Nach dem Abschmelzen der Polkappen und der anschließenden Überflutung einiger Gebiete sind die sozialen Disparitäten eklatanter denn je. Während die Mehrheit der Überlebenden in größter Armut ihr Dasein fristet, schafft es die elitäre Minderheit, einen hohen Lebensstandard aufrecht zu erhalten,
erschwert jedoch die Möglichkeit, ein eigenes Kind zu haben, um die menschlichen Verluste bei einer erneuten Katastrophe gering zu halten. Stattdessen werden Mecha produziert; Roboter mit einer künstlichen Intelligenz, die den Platz des Menschen in der Gesellschaft ausfüllen sollen.
Das Paar Monica und Henry Swinton ergreift deshalb die Möglichkeit, David, einen Mecha mit Rückgaberecht, der einen 11jährigen Jungen abbildet, zu erwerben, um den Verlust ihres leiblichen Sohnes zu kompensieren. Nach seiner Aktivierung ist David fähig, ehrliche Liebe zu empfinden. Nach der Rückkehr des todgeweihten Sohnes und einiger Missverständnisse, ist aber für David kein Platz mehr und man entledigt sich seiner.

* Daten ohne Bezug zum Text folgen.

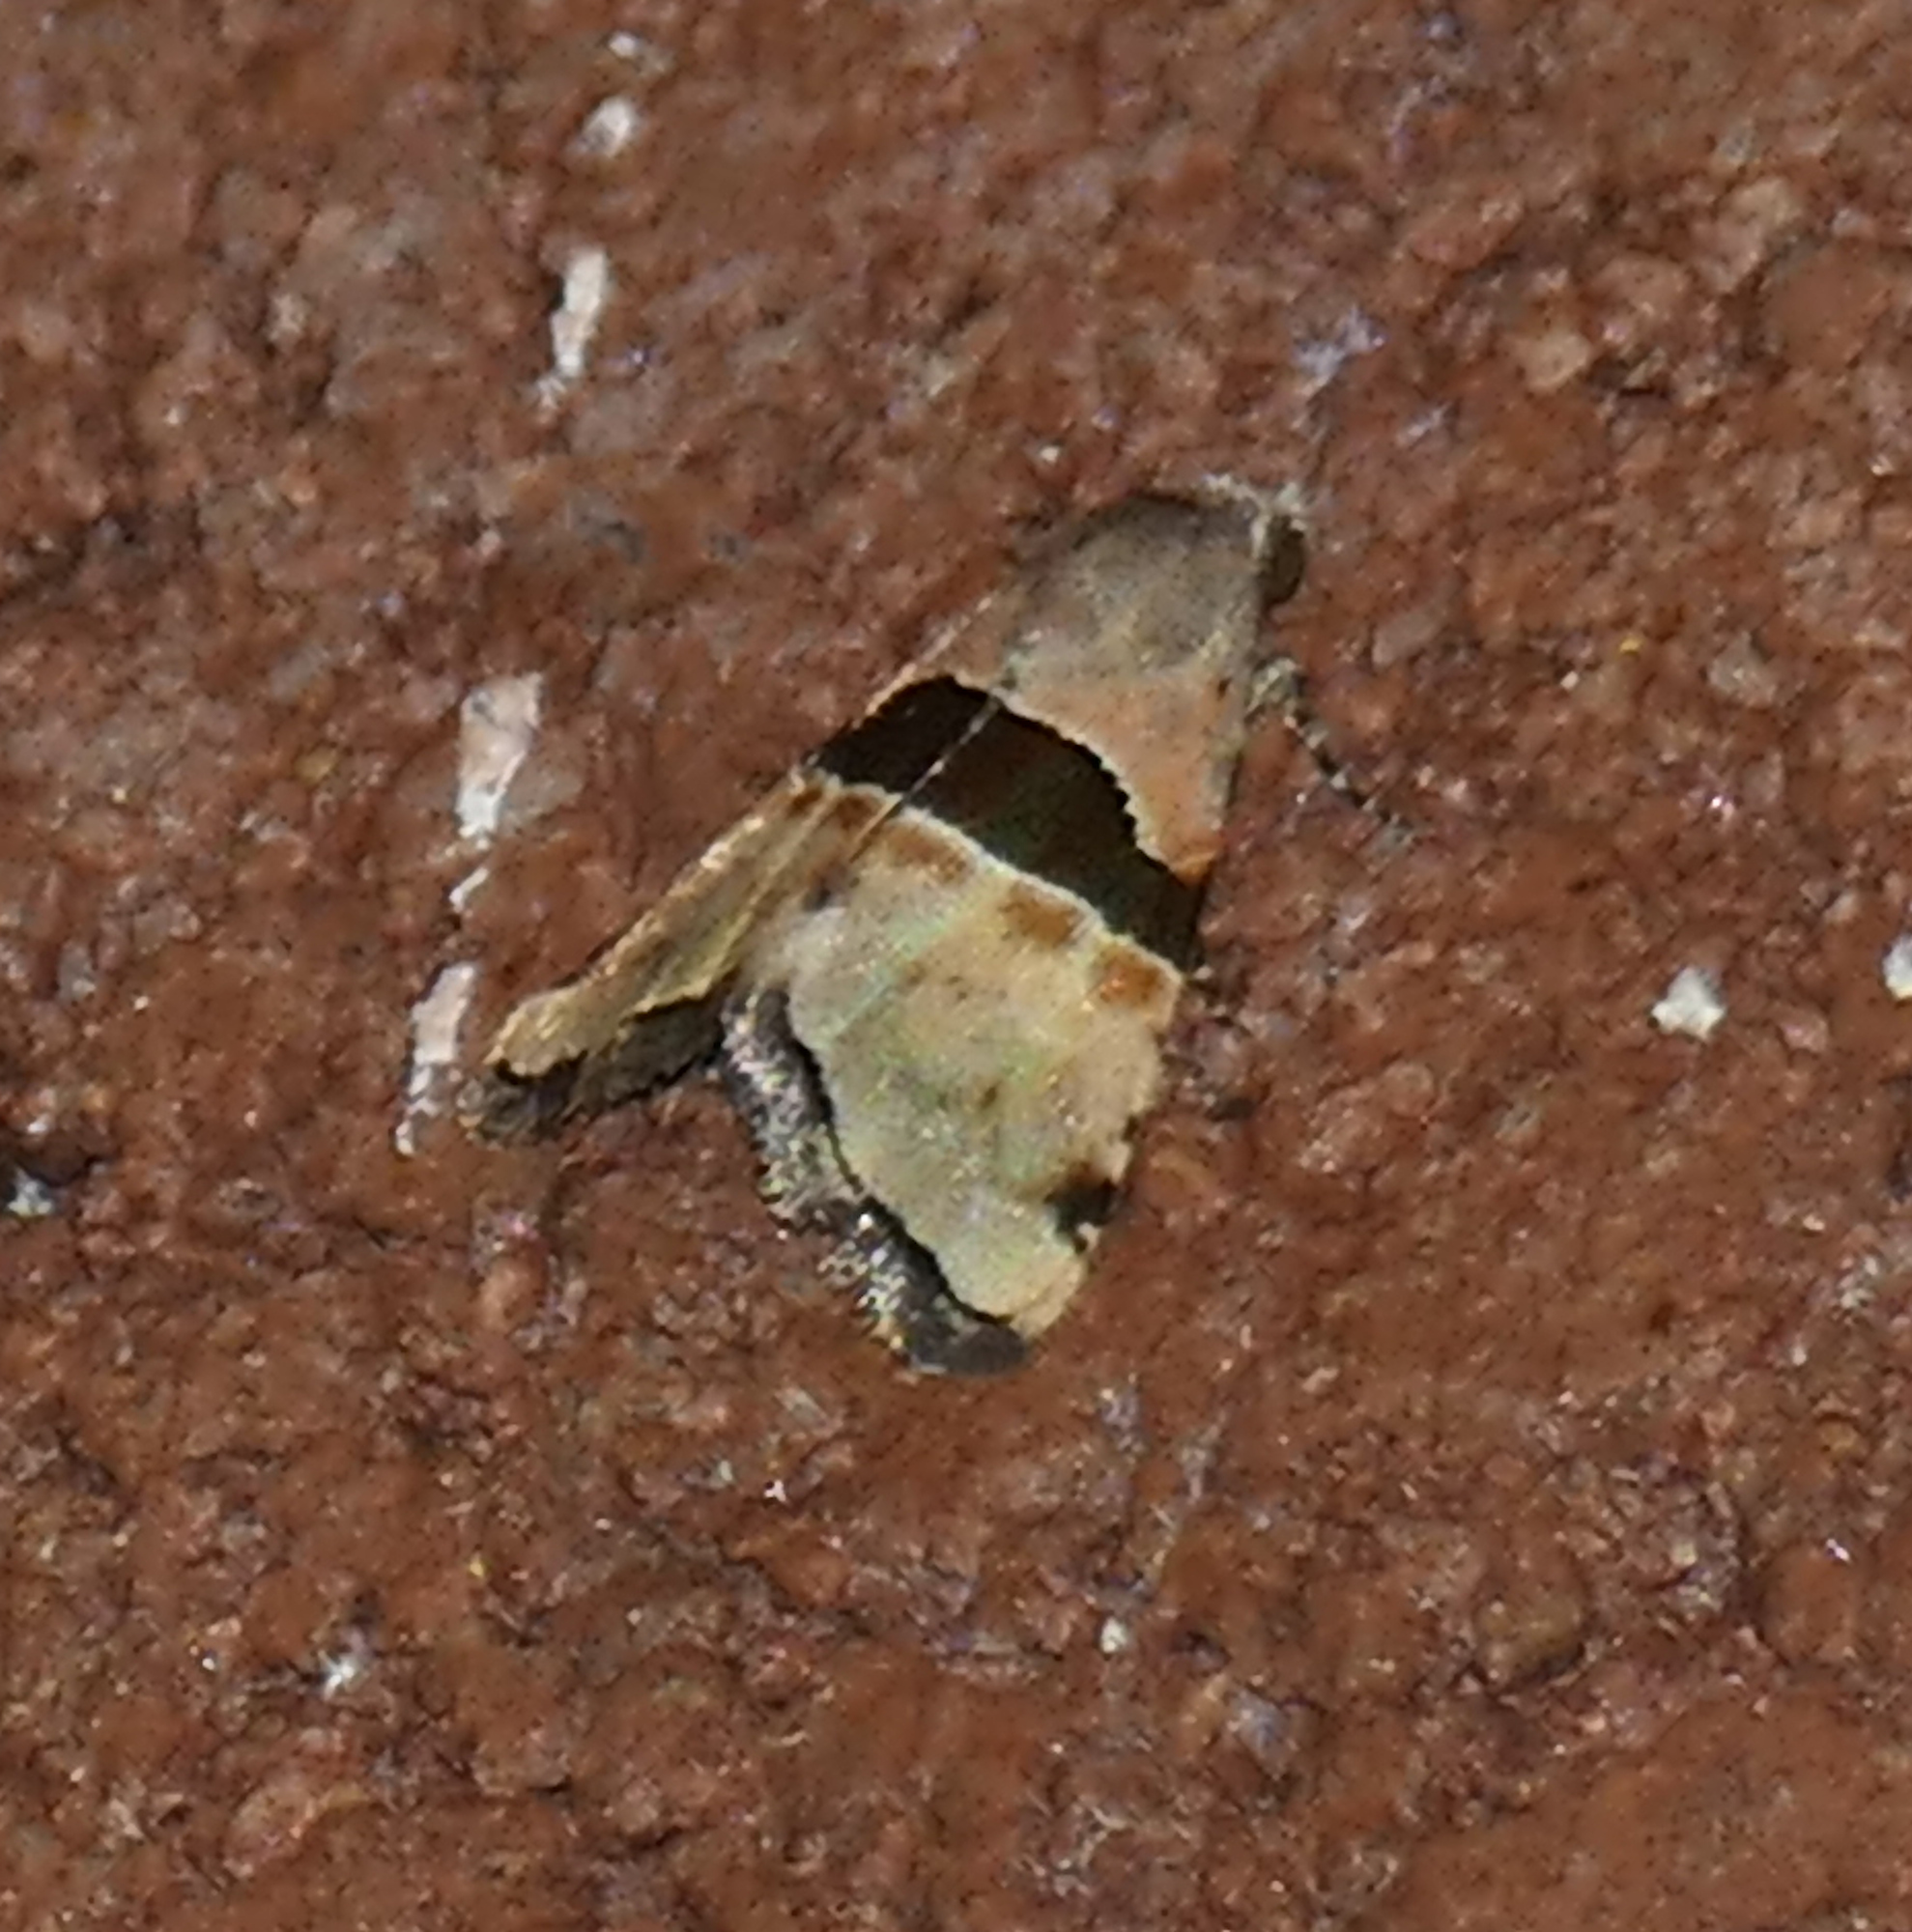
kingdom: Animalia
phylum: Arthropoda
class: Insecta
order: Lepidoptera
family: Noctuidae
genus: Cobubatha
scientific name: Cobubatha lixiva
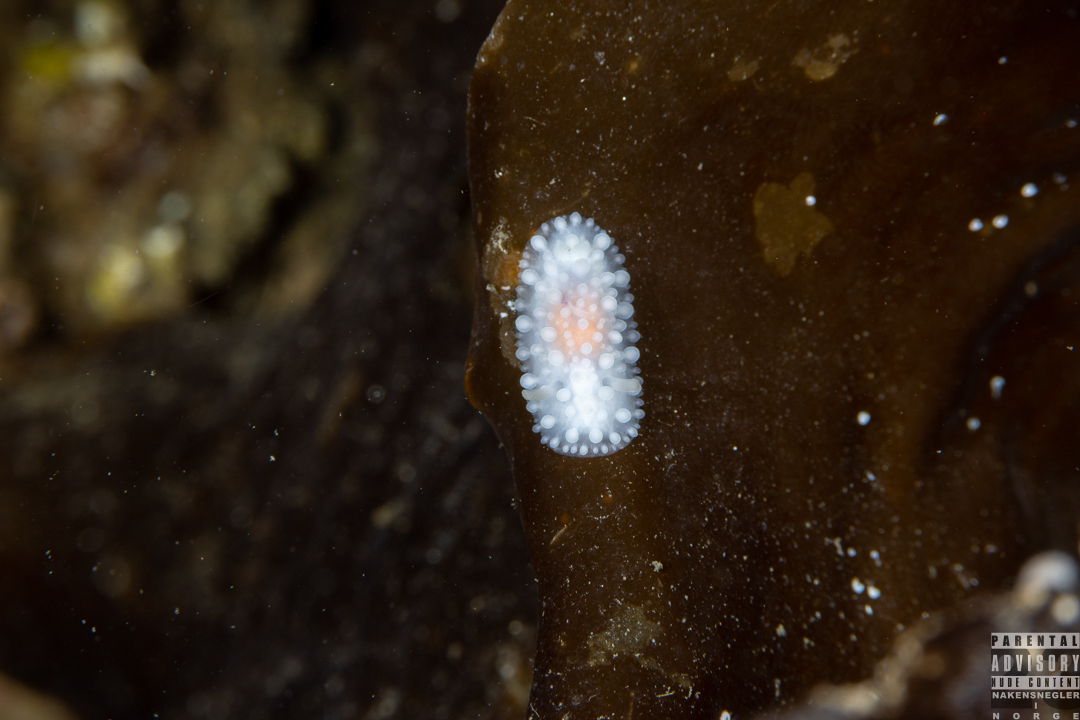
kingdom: Animalia
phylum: Mollusca
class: Gastropoda
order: Nudibranchia
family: Onchidorididae
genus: Adalaria
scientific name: Adalaria proxima
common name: False doris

Angetrieben durch die Liebe zu seiner „Mutter“ Monica und von der fixen Idee besessen, die „blaue Fee“ aus dem Märchen Pinocchio könne ihm helfen, ein echter Junge zu werden, macht er sich, begleitet von seinem Bären „Teddy“, einem hochintelligenten Spielzeug, auf die Suche nach ihr. Seinen Weg beschreitet David aber nicht ohne Hindernisse, so entkommt er nur knapp einem menschen…, pardon maschinenverachtendem Verschrottungszeremoniell von narzisstischen Mecha-Gegnern, die in deren Produktion und Emanzipation einen Affront gegen den Menschen verstehen und diese ohne ethische Bedenken vernichten. Hier lernt er Gigolo Joe kennen, der sich mehr Gedanken über seine Existenz macht, als es seine lächerliche und oberflächliche Callboy-Fassade zunächst vermuten lassen. Zusammen nimmt das künstliche Dreigestirn seinen Weg nach Manhattan auf, wo die „blaue Fee“ zu sein scheint...
A.I. - KÜNSTLICHE INTELLIGENZ wirft die moralische Frage auf, ob etwas allein zu dem Zweck erschaffen werden darf, um das Bedürfnis, geliebt und gebraucht zu werden, zu befriedigen? Im Film wird diese Frage von Professor Hobby mit einem biblischen Bezug gerechtfertigt. So stellt er die These auf, Gott habe Adam, also den Menschen erschaffen, um von ihm geliebt zu werden; aber sollte der Mensch Gott spielen?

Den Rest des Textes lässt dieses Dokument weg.